Chitin synthetase activity in Candida albicans: subcellular distribution in yeast cells and protoplasts

Abstract

Chitin synthetase activity was detected in a partly zymogenic form in cell-free homogenates obtained from C. albicans yeast cells and protoplasts of the same type of cells. By isopycnic centrifugation on sucrose gradients of the cell-free homogenates two fractions with chitin synthetase activity were obtained: one was associated with the plasma membrane (labelled with [ 3 H]concanavalin A (con A) and buoyant density 1·195 g ml −1 ) in a partly active state, and the second was in the cytoplasm, where the enzyme was in a particulate fully zymogenic form, lacking affinity to con A. The buoyant density of the enzyme found in this location depended on the method of cell breakage.

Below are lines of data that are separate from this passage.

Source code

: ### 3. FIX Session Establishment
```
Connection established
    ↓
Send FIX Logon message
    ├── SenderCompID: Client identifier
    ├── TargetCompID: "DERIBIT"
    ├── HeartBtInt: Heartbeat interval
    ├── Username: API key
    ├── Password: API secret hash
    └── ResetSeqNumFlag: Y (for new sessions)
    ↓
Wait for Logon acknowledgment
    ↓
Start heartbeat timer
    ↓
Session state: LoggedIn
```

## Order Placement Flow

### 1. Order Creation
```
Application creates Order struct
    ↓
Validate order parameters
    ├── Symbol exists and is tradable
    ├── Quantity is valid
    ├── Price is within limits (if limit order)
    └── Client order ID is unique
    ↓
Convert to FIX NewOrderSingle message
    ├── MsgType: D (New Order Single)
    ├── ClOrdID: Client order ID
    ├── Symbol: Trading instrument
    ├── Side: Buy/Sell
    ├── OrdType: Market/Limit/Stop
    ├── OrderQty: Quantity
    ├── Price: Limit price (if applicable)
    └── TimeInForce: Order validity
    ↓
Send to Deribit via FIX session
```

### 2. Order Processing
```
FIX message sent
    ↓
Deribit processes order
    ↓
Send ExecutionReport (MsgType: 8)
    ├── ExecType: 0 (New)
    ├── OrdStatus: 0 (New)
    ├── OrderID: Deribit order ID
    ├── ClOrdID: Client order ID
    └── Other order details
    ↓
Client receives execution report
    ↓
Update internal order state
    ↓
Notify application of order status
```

Lysis of partly regenerated protoplasts gave a value of 1·135 g ml −1 , while cells broken with glass beads gave a major peak of activity at a buoyant density of 1·085 g ml −1 and a second minor peak at the buoyant density obtained in protoplasts (1·135 g ml −1 ). Breakage with glass beads resulted in the release of chitin synthetase, mainly zymogenic, from the membrane fraction (MMF) (buoyant density 1·085 g ml −1 ) whereas the cytoplasmic enzyme activity decreased in parallel with an increase in the buoyant density (from 1·135 g ml −1 to 1·165 g ml −1 ). The extent of both events depended on the conditions of cell disruption. Finally a precursor/product relationship between the cytoplasmic and membrane-bound enzymes could not be demonstrated because neither the subcellular distribution nor the activation state of the enzyme was modified following inhibition of protein synthesis.